### Records provided
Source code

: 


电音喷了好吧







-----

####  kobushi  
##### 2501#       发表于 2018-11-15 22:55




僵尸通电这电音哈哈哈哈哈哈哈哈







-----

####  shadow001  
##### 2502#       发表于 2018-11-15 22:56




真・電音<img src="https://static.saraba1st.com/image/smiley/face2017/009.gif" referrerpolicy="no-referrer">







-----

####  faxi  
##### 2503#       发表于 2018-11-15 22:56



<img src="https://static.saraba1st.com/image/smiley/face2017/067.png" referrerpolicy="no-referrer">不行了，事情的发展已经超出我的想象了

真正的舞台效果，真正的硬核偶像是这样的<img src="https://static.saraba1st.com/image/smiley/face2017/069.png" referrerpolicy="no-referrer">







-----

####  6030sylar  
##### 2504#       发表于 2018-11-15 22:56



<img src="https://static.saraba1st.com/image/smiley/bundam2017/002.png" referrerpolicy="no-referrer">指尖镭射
--
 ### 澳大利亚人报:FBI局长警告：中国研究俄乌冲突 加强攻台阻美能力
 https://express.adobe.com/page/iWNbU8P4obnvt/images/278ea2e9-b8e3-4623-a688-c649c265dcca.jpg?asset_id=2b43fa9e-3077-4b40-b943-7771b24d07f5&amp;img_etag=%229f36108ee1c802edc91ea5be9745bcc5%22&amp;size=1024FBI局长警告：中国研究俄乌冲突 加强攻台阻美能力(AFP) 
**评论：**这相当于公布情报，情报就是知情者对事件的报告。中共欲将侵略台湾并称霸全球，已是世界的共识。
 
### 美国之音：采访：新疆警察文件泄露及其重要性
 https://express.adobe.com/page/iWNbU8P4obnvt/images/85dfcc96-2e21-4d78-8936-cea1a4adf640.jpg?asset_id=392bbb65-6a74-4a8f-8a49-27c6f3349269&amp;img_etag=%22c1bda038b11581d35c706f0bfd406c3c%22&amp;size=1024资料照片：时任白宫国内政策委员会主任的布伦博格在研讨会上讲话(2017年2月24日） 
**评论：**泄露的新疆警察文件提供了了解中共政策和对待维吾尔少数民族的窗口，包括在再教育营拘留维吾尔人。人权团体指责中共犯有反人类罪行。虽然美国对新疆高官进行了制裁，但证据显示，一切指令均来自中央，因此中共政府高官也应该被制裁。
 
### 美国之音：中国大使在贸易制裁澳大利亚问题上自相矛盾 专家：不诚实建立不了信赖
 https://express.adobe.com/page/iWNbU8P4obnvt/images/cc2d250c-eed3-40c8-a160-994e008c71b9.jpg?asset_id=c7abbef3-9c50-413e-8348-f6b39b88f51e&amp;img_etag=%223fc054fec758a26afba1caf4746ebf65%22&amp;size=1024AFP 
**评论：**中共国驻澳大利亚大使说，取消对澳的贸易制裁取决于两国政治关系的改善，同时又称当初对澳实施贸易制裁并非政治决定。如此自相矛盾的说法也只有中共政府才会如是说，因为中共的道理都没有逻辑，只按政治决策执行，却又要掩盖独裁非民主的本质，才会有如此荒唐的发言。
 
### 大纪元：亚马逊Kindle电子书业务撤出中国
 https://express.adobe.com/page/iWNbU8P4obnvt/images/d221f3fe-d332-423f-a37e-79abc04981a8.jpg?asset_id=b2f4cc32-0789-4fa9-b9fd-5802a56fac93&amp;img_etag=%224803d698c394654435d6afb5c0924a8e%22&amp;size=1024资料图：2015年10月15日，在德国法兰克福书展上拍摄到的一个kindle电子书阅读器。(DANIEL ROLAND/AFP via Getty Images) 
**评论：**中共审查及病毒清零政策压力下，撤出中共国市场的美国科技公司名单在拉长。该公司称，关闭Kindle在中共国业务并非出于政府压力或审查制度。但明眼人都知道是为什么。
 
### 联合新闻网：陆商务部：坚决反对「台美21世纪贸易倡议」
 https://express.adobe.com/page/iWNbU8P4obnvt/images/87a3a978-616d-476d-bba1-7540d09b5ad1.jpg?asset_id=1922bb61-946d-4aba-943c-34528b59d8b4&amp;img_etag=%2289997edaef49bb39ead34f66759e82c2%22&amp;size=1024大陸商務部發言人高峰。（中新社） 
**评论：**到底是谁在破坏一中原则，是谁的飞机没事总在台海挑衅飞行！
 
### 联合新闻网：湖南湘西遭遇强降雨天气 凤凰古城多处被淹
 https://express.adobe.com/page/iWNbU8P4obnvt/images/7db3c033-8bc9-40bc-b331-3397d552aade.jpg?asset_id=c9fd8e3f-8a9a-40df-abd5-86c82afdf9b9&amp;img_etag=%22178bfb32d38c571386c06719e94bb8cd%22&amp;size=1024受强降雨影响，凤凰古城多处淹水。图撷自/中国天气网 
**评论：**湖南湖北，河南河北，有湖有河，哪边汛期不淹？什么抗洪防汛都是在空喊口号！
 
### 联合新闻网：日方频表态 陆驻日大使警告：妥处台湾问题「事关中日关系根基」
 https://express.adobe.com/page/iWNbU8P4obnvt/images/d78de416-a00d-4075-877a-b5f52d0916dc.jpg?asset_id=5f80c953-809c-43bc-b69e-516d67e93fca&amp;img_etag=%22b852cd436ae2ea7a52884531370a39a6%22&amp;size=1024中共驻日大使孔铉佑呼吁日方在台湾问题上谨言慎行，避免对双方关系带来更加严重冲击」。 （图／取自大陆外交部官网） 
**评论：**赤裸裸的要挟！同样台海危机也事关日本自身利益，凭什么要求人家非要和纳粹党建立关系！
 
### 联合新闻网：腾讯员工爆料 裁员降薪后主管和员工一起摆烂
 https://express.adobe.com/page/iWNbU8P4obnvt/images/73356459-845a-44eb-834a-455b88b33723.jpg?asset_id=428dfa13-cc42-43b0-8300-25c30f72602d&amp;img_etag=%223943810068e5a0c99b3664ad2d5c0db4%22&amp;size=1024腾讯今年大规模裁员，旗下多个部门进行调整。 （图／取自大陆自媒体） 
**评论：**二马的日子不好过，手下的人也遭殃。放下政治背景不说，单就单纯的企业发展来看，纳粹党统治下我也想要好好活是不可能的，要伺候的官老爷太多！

### Assigned task
List every line of the records above that contains the string "联合新闻网". Case counts.

### Task output
### 联合新闻网：陆商务部：坚决反对「台美21世纪贸易倡议」
### 联合新闻网：湖南湘西遭遇强降雨天气 凤凰古城多处被淹
### 联合新闻网：日方频表态 陆驻日大使警告：妥处台湾问题「事关中日关系根基」
### 联合新闻网：腾讯员工爆料 裁员降薪后主管和员工一起摆烂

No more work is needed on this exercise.